Your best bet for accurately parsing Javascript-enhanced content from web pages is to load the page via a browser engine. Luckily there are ways to automate this in Python.
The method I've had the most success with is to use the pywebkitgtk project which lets you programmatically create and control instances of the Webkit browser engine from within a Python application. I also use the jswebkit module to simplify execution of Javascript in the page context.
Another option is PyQt4's QtWebKit class which I've only used for experimentation.
Here is a working example of using pywebkitgtk and jswebkit together to extract data from a Webkit-rendered page. In a production environment you'll want to run several of these processors in parallel, each rendering to its own instance of the X virtual framebuffer (Xvfb).
import os
import gtk
import jswebkit
import lxml.html
import pygtk
import webkit
def load_finished(view, frame):
# called when the document finishes loading
if frame != view.get_main_frame():
return
ctx = jswebkit.JSContext(frame.get_global_context())
res = ctx.EvaluateScript('window.location.href')
print res
res = ctx.EvaluateScript('document.body.innerHTML')
tree = lxml.html.fromstring(res)
print tree.xpath('//input[@type="submit"]')
# initialization
pygtk.require20()
gtk.gdk.threads_init()
# create the webview and hook up callbacks to signals
view = webkit.WebView()
view.set_size_request(1024, 768)
view.connect('load-finished', load_finished)
# configure the webview
props = view.get_settings()
props.set_property('enable-java-applet', False)
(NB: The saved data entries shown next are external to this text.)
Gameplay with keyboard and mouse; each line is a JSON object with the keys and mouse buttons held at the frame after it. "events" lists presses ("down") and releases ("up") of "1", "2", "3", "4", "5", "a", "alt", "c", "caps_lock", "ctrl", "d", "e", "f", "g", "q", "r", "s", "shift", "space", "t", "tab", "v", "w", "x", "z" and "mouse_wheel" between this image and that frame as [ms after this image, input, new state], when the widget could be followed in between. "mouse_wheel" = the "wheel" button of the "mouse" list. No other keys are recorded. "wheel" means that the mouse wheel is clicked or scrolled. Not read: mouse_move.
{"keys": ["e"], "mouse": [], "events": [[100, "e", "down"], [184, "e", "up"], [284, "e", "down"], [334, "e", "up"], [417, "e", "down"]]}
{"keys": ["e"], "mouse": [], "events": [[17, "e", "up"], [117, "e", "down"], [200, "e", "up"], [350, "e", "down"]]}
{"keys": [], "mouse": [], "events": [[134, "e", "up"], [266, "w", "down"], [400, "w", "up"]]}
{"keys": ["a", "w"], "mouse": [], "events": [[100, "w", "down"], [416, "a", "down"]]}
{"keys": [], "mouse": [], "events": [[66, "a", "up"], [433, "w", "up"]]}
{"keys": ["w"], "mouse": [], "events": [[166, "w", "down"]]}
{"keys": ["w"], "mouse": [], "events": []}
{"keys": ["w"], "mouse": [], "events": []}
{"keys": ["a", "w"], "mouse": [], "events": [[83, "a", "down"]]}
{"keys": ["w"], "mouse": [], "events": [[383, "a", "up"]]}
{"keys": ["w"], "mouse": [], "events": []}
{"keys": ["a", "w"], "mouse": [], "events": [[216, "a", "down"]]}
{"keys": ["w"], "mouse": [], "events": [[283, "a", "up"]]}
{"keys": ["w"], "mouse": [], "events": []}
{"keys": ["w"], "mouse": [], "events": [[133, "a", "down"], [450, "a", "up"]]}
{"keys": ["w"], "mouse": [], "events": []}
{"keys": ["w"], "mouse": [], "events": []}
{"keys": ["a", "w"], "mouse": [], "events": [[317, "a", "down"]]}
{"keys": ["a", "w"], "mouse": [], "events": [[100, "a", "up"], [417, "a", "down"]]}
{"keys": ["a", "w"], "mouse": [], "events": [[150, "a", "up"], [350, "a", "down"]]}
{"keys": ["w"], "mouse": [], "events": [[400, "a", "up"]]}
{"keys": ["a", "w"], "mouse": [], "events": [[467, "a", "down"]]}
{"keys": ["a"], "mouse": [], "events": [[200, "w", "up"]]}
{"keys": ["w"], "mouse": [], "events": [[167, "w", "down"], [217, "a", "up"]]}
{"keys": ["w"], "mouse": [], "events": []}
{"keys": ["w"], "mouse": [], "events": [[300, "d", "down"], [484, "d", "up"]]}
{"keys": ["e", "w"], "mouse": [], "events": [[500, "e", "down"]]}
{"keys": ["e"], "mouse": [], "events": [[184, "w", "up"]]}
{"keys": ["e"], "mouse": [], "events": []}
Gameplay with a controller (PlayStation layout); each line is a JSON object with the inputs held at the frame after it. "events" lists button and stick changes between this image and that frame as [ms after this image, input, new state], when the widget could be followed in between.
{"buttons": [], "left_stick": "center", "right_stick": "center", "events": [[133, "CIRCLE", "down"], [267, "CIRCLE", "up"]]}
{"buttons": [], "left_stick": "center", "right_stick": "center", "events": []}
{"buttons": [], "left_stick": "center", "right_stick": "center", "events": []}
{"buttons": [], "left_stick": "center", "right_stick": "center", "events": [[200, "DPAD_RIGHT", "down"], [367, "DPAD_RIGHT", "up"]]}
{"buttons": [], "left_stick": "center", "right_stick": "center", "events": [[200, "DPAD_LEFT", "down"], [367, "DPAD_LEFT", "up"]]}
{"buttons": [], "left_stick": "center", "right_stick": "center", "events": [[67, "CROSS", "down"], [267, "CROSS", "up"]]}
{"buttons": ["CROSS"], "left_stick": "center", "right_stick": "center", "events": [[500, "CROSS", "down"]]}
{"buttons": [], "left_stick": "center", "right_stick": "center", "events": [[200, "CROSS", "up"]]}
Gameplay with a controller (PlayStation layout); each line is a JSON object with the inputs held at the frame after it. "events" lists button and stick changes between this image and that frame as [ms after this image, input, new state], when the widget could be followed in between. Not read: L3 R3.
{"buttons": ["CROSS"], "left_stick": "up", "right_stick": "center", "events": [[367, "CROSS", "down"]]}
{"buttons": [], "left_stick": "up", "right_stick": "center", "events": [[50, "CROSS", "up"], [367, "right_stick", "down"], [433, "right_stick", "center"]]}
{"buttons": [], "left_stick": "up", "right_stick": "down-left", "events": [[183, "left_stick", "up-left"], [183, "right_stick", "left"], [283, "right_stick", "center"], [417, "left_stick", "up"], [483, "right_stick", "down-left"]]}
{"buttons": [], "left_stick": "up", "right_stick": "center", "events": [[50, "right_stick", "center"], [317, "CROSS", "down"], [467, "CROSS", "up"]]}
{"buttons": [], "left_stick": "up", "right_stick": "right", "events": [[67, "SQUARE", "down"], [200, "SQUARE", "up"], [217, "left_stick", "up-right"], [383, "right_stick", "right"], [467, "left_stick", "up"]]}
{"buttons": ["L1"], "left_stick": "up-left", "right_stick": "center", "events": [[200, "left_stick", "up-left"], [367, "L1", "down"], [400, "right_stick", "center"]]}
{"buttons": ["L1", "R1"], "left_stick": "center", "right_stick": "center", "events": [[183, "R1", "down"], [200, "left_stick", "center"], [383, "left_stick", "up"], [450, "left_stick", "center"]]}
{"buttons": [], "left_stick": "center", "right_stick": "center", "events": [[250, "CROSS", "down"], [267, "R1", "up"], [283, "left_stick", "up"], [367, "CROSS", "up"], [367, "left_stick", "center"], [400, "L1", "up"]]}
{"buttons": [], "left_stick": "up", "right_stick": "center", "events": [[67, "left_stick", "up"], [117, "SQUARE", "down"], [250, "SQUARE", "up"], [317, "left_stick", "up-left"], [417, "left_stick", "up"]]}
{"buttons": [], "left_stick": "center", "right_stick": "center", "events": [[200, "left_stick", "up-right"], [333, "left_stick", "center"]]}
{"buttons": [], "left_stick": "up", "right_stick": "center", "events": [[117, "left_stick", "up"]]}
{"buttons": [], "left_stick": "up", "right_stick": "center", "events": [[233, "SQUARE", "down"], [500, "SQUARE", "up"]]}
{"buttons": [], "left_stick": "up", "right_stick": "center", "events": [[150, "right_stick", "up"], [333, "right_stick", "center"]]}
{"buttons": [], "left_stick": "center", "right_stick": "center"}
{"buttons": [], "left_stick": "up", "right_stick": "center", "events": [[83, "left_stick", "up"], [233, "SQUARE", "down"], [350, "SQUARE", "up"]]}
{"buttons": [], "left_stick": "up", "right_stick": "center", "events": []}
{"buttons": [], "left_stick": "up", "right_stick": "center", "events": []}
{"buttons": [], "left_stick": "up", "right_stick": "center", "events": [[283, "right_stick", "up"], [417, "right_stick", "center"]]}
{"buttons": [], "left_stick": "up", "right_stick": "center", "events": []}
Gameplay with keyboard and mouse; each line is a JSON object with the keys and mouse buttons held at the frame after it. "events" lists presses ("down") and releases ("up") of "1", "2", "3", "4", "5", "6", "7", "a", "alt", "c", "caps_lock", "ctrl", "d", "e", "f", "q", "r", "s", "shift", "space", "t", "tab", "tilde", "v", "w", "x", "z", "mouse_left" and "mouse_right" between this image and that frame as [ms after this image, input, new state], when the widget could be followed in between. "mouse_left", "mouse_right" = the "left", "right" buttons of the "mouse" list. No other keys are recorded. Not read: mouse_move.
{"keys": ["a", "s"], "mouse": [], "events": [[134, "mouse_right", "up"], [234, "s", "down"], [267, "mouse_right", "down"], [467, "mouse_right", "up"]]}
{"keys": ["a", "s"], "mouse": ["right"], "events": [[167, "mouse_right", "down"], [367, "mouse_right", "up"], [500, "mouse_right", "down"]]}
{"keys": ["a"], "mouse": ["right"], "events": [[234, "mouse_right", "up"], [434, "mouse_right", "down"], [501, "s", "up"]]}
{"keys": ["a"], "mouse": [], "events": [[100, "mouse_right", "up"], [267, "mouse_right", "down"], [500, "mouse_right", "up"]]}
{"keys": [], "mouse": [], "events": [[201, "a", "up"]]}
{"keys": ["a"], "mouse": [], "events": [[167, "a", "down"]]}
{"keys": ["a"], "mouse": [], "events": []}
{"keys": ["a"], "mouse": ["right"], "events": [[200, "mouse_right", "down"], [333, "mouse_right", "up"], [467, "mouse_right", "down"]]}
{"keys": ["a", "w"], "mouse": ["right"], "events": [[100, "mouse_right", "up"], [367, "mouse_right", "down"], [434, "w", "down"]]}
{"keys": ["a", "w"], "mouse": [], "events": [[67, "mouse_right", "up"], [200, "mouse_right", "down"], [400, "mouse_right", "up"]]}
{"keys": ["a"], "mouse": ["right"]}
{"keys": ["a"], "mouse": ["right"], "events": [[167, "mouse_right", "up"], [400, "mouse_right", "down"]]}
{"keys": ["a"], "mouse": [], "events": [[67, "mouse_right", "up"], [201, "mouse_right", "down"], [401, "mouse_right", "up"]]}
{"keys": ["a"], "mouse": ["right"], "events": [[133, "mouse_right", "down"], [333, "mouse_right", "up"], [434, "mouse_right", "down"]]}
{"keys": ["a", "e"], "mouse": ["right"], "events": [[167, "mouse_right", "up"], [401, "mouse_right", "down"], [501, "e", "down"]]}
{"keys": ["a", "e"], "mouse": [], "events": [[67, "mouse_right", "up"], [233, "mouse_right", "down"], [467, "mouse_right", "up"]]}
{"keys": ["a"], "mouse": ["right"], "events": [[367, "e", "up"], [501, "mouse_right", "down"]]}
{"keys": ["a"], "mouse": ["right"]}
props.set_property('enable-plugins', False)
props.set_property('enable-page-cache', False)
# create a window to host the webview
win = gtk.Window()
win.add(view)
win.show_all()
# open google front page
view.open('http://www.google.com')
# spin, processing gtk events
while True:
try:
while gtk.events_pending():
gtk.main_iteration(False)
except KeyboardInterrupt:
break
Example output:
http://www.google.com/
[<InputElement 2a64a78 name='btnG' type='submit'>, <InputElement 2a64bb0 name='btnG' type='submit'>, <InputElement 2a64ae0 name='btnI' type='submit'>]